Binnen de eurozone waren de problemen van het eiland niet bepaald uniek. Zoals nu goed wordt gewaardeerd, werken alle lidstaten van de eurozone onder dezelfde beperkingen zonder nationale valuta. Met betrekking tot het omgaan met een potentiële bankencrisis heeft de valuta-emittent, de ECB, echter niet de regelgevende of politieke autoriteit om een bank te sluiten, ongeacht het land waar de bank beweert dat het haar thuis is (op dezelfde manier , kan de Amerikaanse FDIC opereren om een bank te sluiten, ongeacht welke staat, en deze op geloofwaardige wijze snel opnieuw opstarten, dankzij de backstop van de US Treasury). Tot dusverre zijn de lidstaten binnen de eenheidsmuntunie erin geslaagd om deze specifieke kogel te ontwijken, maar gezien de toenemende spanningen die nu in de eurozone toenemen, moet uiteindelijk een geloofwaardige bankenunie op tafel komen. Wolfgang Münchau, schetste de vier belangrijkste “gecentraliseerde componenten” die nodig zijn om een dergelijke unie werkbaar en duurzaam te maken: “een resolutie- en herkapitalisatiefonds; een fonds voor gezamenlijke depositoverzekeringen; een centrale regulator; en een centrale toezichthoudende macht. “
Zelfs een centrale bankier zo machtig als Mario Draghi is er nog niet in geslaagd de grote Eurozone-machten, met name Duitsland, over te halen om toe te treden tot een dergelijk voorstel, dat Berlijn nog steeds beschouwt als een geheim middel om Duitse belastingbetalers op de haak te zetten voor miljarden euro’s ‘ van de bankverplichtingen van andere landen. In het licht van de huidige moeilijkheden van Deutsche Bank (en de langdurige financiële problemen van de regionale geldschieters van Duitsland, de zogenaamde “Landesbanken”), kunnen de houdingen in Berlijn echter veranderen.

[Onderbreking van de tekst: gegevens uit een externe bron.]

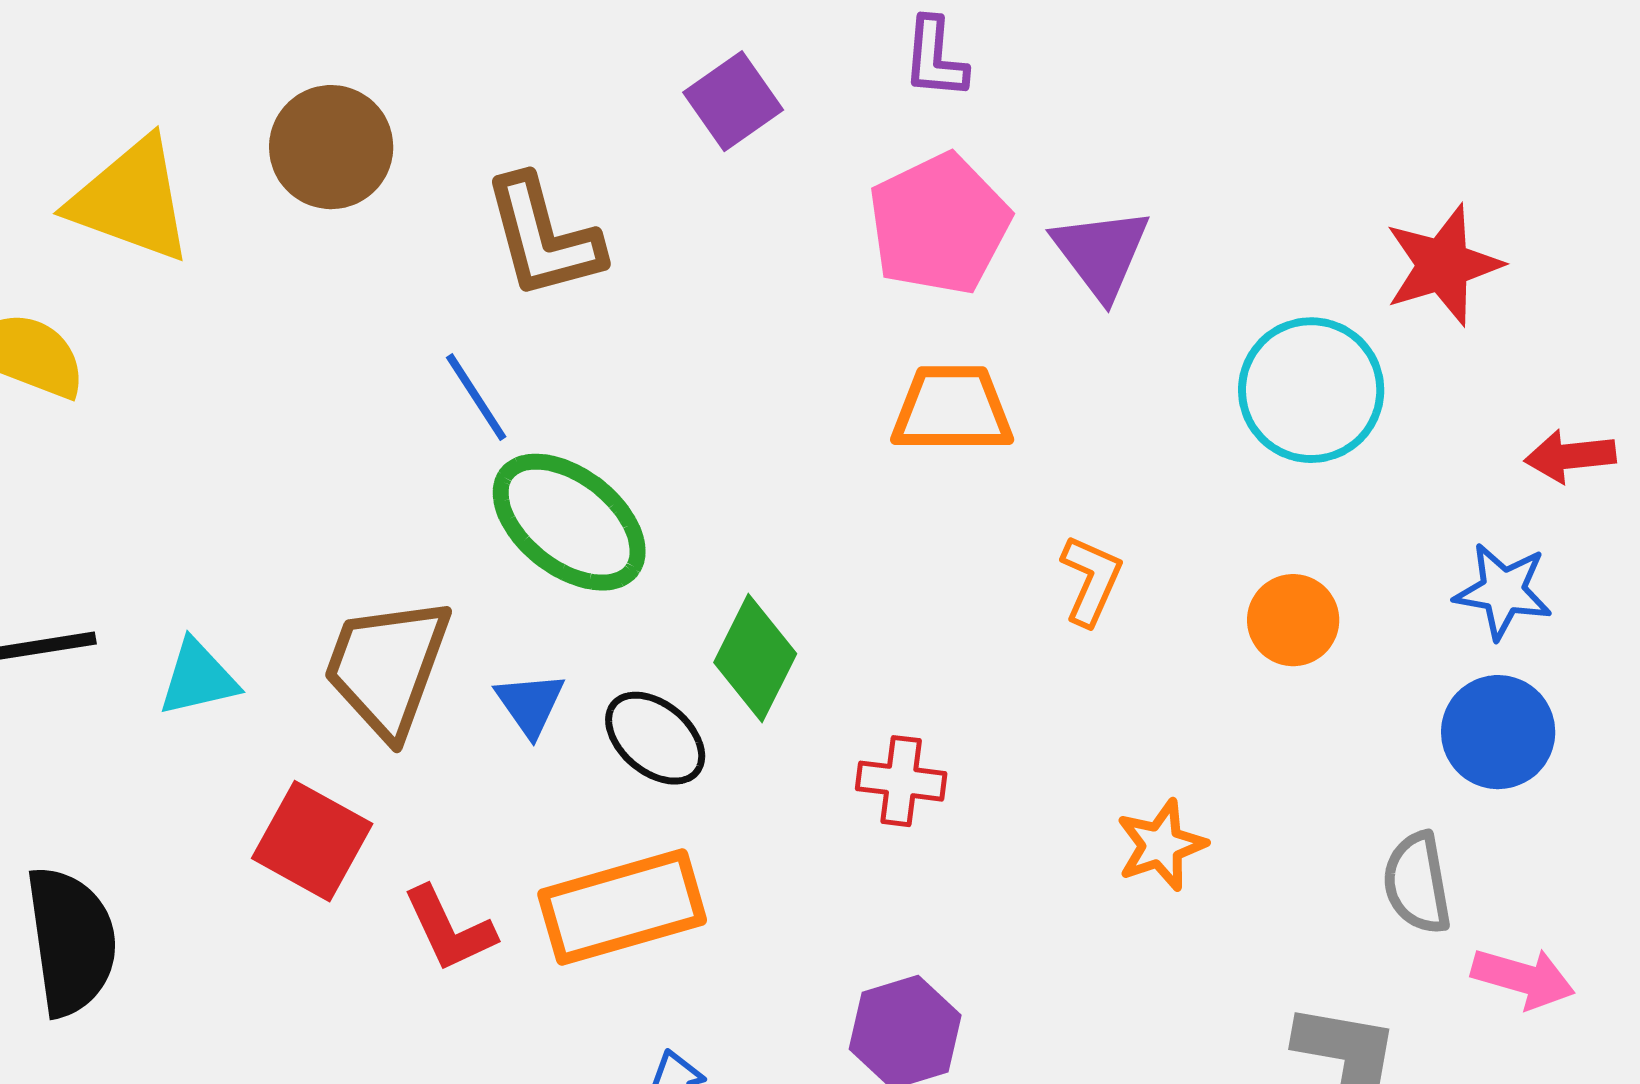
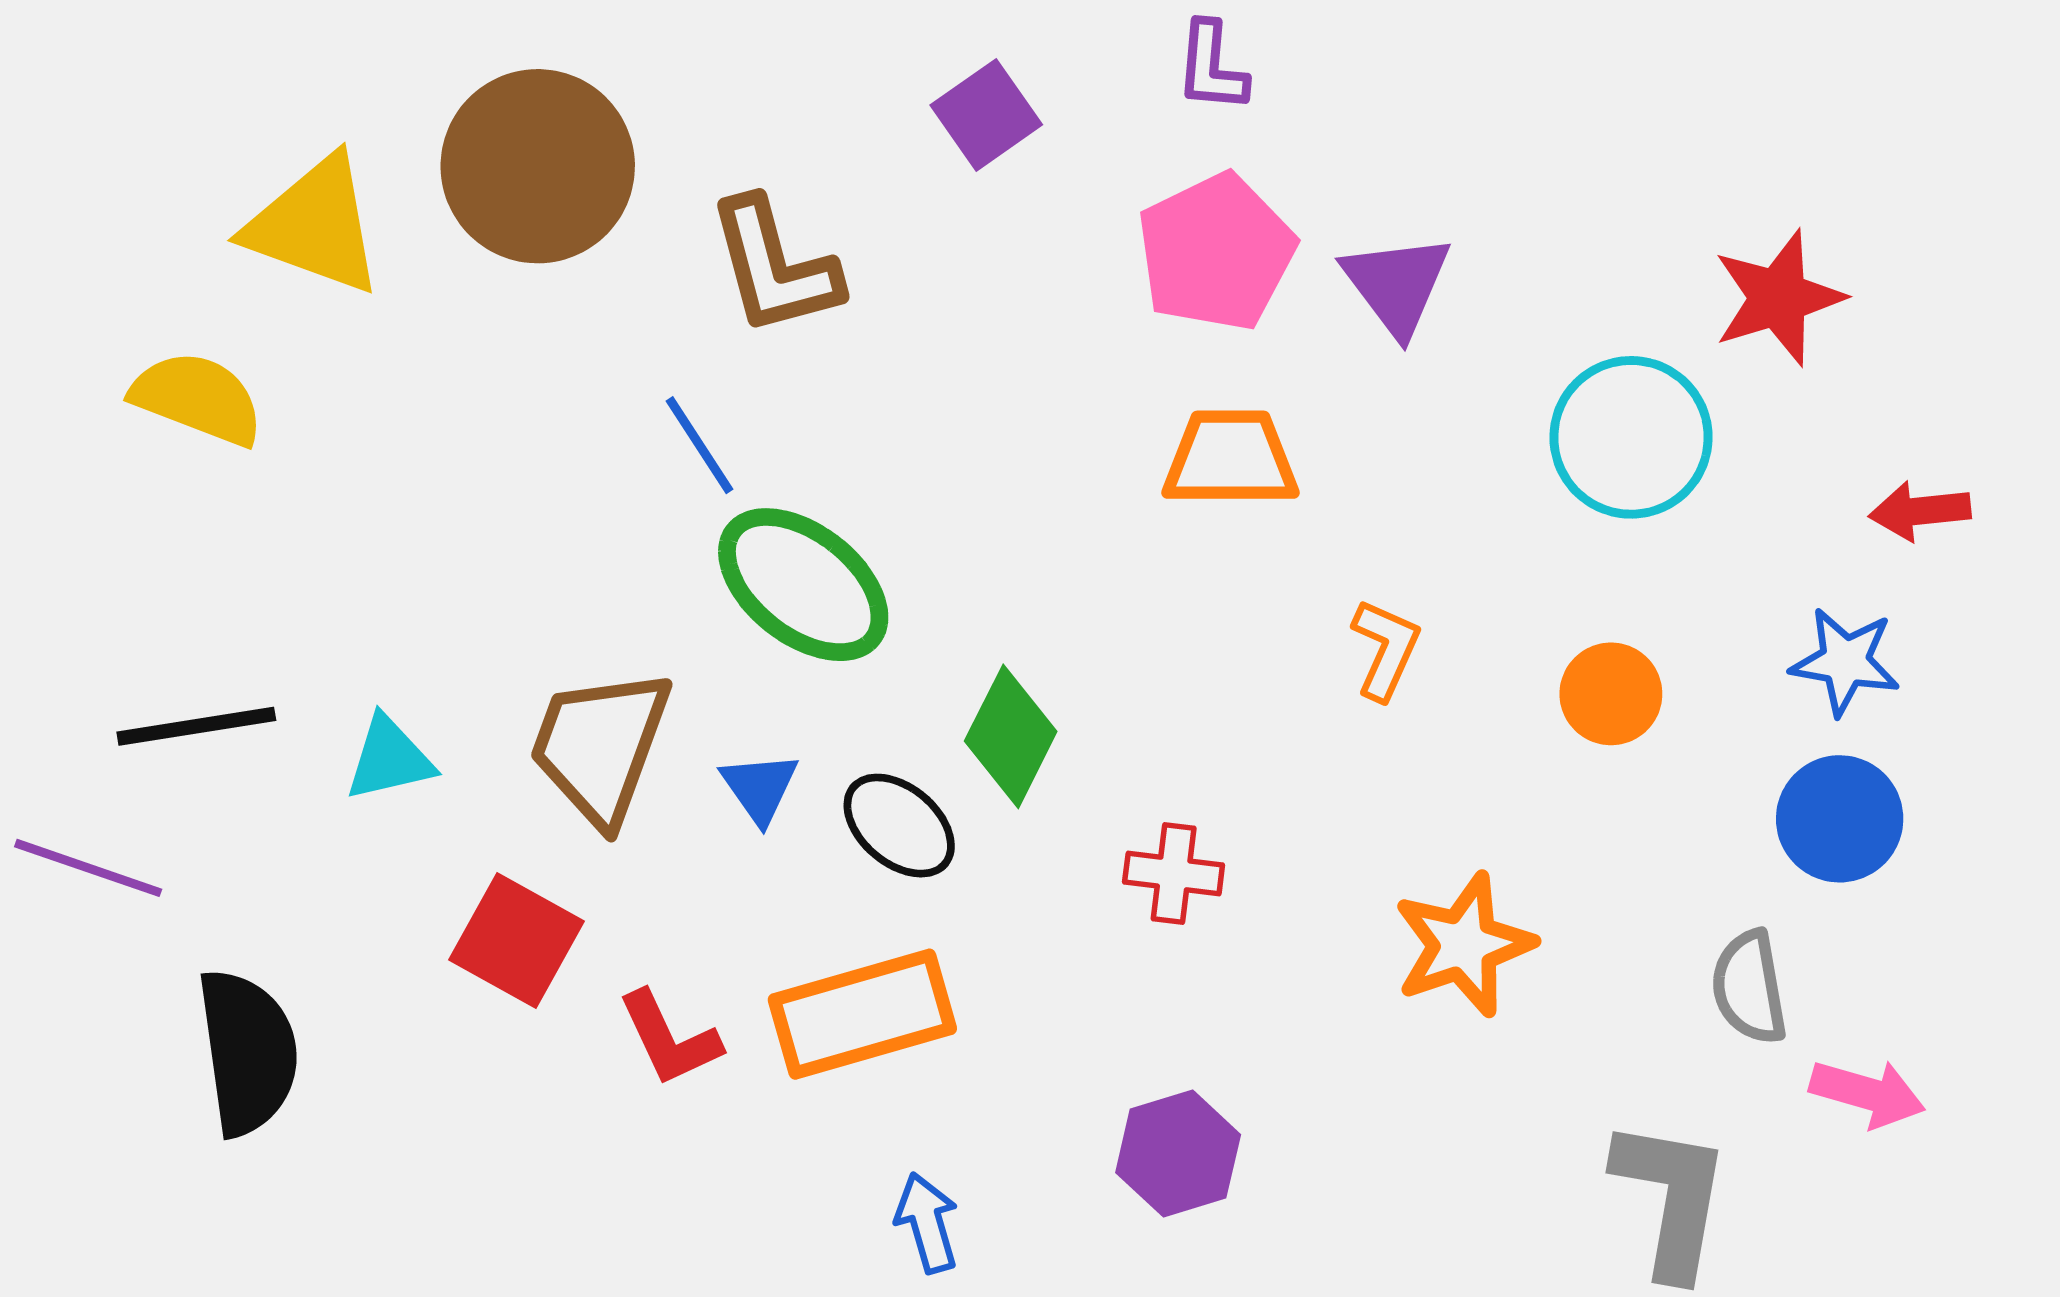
brown circle: (331, 147) -> (538, 166), size x1.4
orange star: (1161, 845) -> (1464, 945), size x1.4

In elk geval is dit een van de meest formidabele uitdagingen waarmee Christine Lagarde in de toekomst zal worden geconfronteerd in haar nieuwe baan. Gezien de bestaande institutionele beperkingen van een monetaire unie zonder supranationale back-up van treasury, kan geen enkele DBI van de eurozone geloofwaardig worden vastgesteld zonder institutionele banden met de ECB. Nationale bankbelangen kunnen het depositoverzekeringsfonds niet hinderen, omdat dit de geloofwaardigheid van de bankenunie onmiddellijk zou vernietigen. Maar bij afwezigheid van brede multinationale consensus kan zo’n supranationale FDIC niet ontstaan.
De lijm die de institutioneel kwetsbare structuur van de eurozone bijeenhoudt, is altijd de Europese Centrale Bank geweest. Als enige emittent van de euro staat de ECB operationeel de vrijheid om zoveel euro’s te verstrekken als nodig is om het financieringssysteem op zijn plaats te houden. Het kan niet kapot gaan. Maar politiek gezien is het een wees. Het probleem is dat oproepen tot internationale samenwerking om haar supranationale bestuursstructuren te verbeteren om deze dynamiek tussen landen aan te pakken, de indruk wekt dat de nationale controle wordt uitgehold, wat op zijn beurt de populistische terugslag op het continent vergroot. De monetaire gymnastiek van Mario Draghi hielp de eurozone te behouden, maar de strijd is nog niet gewonnen.
Men vraagt zich af of iemand met de relatief beperkte economische en financiële expertise van Christine Lagarde in staat is om deze uitdagingen aan te gaan met dezelfde aplomb als haar voorganger. We zullen het snel genoeg ontdekken.